Home Alone face Gosh, I had not realized I've been doing work wrong all these years!The copper wire I purchased is #3 gauge and matches the original service. I bought a Polaris connector and returned it. The Polaris connector does not seal out air to prevent oxidation.
Listen. Your attention to detail is important. It is your best defense against bad work. But also pay attention to experienced people and best practices. Also, I think you're attentive enough that it's time to start shopping at real electrical supply houses, so you can talk to clerks who actually know stuff. You're beyond Home Depot stockboys at this point.
Also, buy the wire last
Polaris connectors are correct for #4 or larger wire, unless you really, really know how to do a pro job of dual-layer taping, and want to spend 10 minutes per splice doing that. Get Polaris connectors whose *maximum* size is your larger size, that way the large wire fits snug.
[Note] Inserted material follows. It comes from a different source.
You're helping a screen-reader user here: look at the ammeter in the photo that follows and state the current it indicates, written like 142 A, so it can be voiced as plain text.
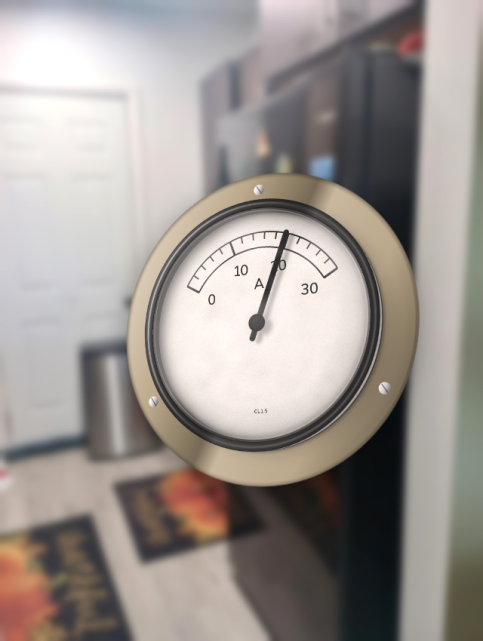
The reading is 20 A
If your wire is #6 or smaller, I just discovered MAC Block connectors, and they look excellent.
And by the way, we solve the oxidation problem by using the correct anti-oxidant "goop". Oh, and this will pop your cork: The Alumiconn, MAC and Polaris connectors are made of aluminum. So yeah. All your assumptions about dissimilar metals... And this aluminum wiring rabbit hole goes a lot deeper and has a surprise ending, but I won't ruin the suspense
So, just as jbfan points out, you have an obsolete range/oven connection (and #3 aluminum wire, what on earth were they thinking? How did they even get the wires to fit on the breaker?) You are not allowed to do anything with this obsolete connection. What you really need is a new home-run for the new appliance.
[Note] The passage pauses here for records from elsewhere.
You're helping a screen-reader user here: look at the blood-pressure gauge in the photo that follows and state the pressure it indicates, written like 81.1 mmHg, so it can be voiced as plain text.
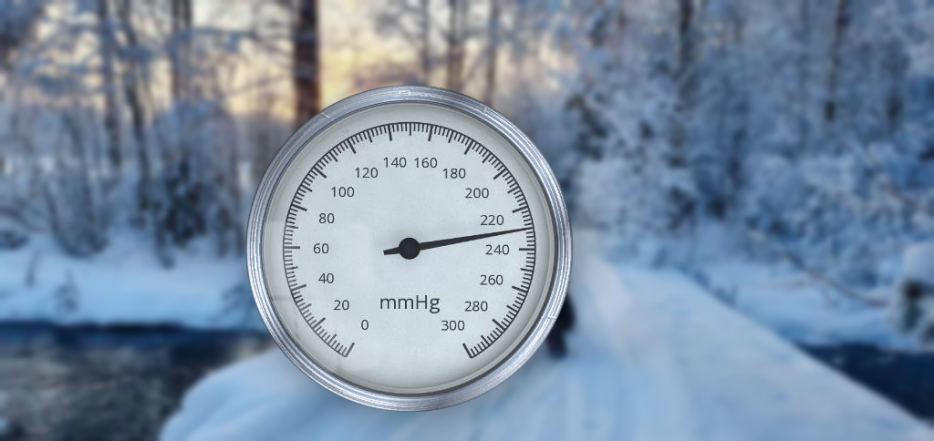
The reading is 230 mmHg
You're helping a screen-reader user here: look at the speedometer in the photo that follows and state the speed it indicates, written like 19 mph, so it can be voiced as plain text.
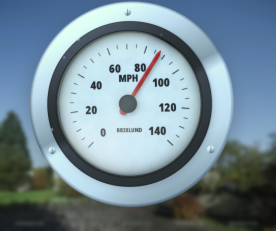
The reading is 87.5 mph
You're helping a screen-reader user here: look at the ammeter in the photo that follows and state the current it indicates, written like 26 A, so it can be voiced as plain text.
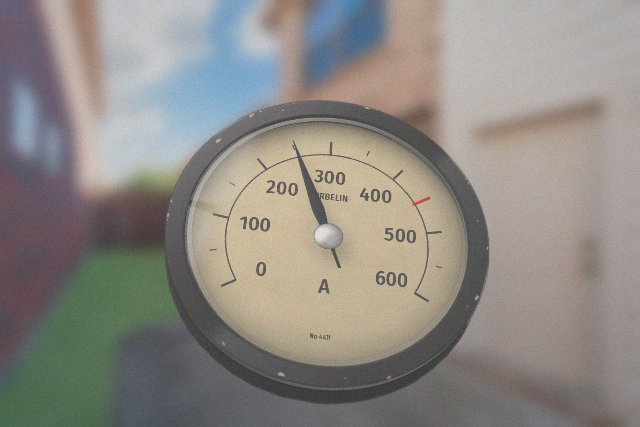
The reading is 250 A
Retrofitting ground. Well, we may be able to salvage it, if the neutral wire is white. If it's bare, the cable was the wrong stuff *from day one* and cannot serve anything but a 240V-*only* range (i.e. one that takes H-H-G and does not want H-H-N-G). If it's a mesh wrapped around the other conductors, that's legal to use as a neutral, but it's risky to retrofit ground to, because you must prevent contact with bare mesh neutral and ground.
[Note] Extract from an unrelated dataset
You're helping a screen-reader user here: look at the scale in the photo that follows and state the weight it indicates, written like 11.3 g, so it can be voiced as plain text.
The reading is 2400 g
Since the circuit is #3 aluminum you must use a #8 copper ground wire (when you bump the conductors you must bump the ground). It must make a homerun either back to the panel, back to the Grounding Electrode System (the copper wires going to ground rods or water pipe), or to the nearest steel electrical conduit that is continuous back to the panel.
However, the electrical inspector won't approve doing a retrofit ground and then immediately extending to a new location. They'll expect you to home-run to the new location from the start with appropriate cable. You could retrofit ground *and then 24 hours later* extend to the new location, but the inspector might not buy it.